CATTRAP Nantucket is a non-profit organization that aims to manage the feral cat population on the island through a program called Trap-Neuter-Return (TNR). In this program, stray cats are captured, spayed or neutered and returned to their original habitat. This prevents cats from breeding and reduces the overall population over time.
Before TNR was introduced, feral cats on Nantucket were often euthanized or left in the wild. With TNR, these cats are given a second chance at life, with volunteers providing them with food, water, and medical attention as needed.
One of the key components of the TNR program is the use of humane traps. CATTRAP Nantucket utilizes a variety of traps that are designed to capture feral cats without harming them. Once the cats are trapped, they are transported to a veterinarian, where they are spayed or neutered, given a medical exam, and treated for any health issues.
After treatment, the cats are returned to their homes, where they are given food and water and monitored by volunteers.

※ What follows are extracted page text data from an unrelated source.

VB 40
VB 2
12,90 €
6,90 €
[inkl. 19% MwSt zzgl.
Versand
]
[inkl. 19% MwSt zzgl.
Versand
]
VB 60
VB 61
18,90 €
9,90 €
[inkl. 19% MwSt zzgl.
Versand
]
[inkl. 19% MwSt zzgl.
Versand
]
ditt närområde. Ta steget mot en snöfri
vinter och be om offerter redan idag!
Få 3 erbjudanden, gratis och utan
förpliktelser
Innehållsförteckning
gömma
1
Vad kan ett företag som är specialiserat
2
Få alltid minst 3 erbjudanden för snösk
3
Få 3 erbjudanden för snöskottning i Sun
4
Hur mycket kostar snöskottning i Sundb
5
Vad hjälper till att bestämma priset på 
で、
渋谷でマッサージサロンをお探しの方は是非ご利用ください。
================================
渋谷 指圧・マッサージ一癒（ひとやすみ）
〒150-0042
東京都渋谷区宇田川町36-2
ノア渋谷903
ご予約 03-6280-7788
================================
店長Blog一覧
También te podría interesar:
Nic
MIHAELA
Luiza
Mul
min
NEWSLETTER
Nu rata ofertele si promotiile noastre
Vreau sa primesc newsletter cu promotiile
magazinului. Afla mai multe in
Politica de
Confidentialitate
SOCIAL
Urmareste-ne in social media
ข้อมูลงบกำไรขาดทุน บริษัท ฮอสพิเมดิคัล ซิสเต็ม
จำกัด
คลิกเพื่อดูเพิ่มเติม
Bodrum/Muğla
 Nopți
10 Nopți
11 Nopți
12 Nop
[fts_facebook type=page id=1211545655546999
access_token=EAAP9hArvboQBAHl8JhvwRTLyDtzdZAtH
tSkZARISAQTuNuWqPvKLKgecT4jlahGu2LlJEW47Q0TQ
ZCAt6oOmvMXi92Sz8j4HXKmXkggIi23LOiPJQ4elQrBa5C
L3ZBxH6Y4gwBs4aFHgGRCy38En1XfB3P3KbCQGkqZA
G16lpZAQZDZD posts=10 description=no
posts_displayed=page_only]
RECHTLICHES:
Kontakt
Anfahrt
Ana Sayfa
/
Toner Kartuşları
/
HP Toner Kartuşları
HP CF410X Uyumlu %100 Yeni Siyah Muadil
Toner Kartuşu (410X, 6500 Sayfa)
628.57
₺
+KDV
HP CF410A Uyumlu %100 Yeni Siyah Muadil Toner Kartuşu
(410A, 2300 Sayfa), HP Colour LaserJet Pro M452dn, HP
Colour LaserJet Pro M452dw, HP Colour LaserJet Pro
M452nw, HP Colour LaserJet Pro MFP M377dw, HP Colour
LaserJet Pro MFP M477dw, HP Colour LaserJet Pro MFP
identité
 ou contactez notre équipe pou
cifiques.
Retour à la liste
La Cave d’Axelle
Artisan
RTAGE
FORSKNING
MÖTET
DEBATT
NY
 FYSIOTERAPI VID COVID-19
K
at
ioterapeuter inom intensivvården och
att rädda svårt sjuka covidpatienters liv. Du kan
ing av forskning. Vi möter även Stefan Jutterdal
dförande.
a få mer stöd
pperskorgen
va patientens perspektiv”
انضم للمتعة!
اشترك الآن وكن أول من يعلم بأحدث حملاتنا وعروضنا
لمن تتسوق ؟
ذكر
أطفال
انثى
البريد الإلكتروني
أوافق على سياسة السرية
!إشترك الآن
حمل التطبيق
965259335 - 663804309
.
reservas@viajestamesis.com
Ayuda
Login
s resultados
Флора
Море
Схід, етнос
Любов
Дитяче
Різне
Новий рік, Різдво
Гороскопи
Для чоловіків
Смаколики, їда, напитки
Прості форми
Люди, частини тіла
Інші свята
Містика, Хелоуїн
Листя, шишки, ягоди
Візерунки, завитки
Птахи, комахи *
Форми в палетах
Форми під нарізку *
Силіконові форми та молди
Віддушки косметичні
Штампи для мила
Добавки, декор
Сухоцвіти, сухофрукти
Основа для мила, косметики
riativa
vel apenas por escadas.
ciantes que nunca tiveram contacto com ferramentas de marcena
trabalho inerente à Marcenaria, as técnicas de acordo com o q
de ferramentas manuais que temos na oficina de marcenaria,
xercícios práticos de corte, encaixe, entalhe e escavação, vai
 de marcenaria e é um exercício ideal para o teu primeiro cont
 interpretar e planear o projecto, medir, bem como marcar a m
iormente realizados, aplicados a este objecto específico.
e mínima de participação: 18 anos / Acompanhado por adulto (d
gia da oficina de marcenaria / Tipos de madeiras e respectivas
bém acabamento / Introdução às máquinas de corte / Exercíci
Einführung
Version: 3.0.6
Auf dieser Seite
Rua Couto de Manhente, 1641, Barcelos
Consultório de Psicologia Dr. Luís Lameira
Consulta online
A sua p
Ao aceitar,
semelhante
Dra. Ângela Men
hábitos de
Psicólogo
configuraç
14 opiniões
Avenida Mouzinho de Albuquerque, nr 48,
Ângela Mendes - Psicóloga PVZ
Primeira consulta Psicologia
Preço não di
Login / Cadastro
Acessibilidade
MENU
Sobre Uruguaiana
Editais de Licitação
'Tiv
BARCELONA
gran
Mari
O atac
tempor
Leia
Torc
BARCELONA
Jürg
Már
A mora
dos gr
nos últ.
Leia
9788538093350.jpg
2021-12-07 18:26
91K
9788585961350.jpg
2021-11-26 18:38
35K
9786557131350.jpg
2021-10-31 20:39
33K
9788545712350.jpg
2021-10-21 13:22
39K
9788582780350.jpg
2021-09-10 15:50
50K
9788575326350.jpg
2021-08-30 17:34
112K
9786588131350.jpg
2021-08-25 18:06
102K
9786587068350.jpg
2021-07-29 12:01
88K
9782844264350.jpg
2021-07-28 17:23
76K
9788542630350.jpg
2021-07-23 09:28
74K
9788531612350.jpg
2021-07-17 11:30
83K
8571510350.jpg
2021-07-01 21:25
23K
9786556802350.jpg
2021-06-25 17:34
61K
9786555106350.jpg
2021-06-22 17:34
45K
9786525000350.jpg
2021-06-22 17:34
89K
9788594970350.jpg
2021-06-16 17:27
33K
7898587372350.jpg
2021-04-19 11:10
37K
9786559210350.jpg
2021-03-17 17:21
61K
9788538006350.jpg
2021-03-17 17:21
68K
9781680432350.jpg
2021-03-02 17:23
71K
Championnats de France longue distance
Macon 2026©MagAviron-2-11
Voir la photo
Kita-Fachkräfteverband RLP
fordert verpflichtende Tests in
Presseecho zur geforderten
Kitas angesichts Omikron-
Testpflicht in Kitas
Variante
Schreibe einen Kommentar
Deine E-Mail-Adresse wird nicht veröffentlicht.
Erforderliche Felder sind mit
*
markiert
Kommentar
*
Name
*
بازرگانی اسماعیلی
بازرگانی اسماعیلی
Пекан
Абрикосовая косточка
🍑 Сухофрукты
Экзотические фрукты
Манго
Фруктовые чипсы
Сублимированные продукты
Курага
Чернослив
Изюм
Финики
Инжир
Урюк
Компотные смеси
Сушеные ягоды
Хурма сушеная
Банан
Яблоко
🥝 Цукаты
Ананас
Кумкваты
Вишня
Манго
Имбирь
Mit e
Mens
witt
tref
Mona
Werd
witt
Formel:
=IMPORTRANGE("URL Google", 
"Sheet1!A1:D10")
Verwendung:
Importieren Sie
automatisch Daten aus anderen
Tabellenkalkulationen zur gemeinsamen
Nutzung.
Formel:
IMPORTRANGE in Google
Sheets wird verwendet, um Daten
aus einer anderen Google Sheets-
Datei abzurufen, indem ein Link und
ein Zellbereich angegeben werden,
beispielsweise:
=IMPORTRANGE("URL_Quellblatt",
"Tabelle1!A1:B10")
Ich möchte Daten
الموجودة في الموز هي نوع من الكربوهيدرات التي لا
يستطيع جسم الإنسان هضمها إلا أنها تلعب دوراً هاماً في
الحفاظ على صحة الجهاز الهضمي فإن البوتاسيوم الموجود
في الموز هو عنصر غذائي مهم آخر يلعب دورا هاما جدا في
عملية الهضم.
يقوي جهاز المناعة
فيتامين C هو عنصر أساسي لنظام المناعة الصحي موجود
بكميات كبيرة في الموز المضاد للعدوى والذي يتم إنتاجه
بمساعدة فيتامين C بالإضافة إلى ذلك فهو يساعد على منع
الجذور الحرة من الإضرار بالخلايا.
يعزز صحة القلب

One of the benefits of the TNR program is that it is cost-effective. Traditional methods of controlling the feral cat population, such as euthanasia or relocation, can be expensive and often ineffective. With TNR, the cats are able to live out their lives in a natural environment, which reduces the need for ongoing control measures.
Another benefit of the TNR program is that it is a community effort. CATTRAP Nantucket relies on a network of volunteers to trap, transport, and care for feral cats. This creates a sense of community involvement and empowers individuals to make a positive difference in the lives of these animals.
The success of the TNR program on Nantucket Island has been impressive. Since its introduction in 2014, over 1,500 cats have been spayed or neutered, and the overall feral cat population has decreased significantly. This has led to a reduction in the negative impact of feral cats on native wildlife and a decrease in nuisance complaints from residents.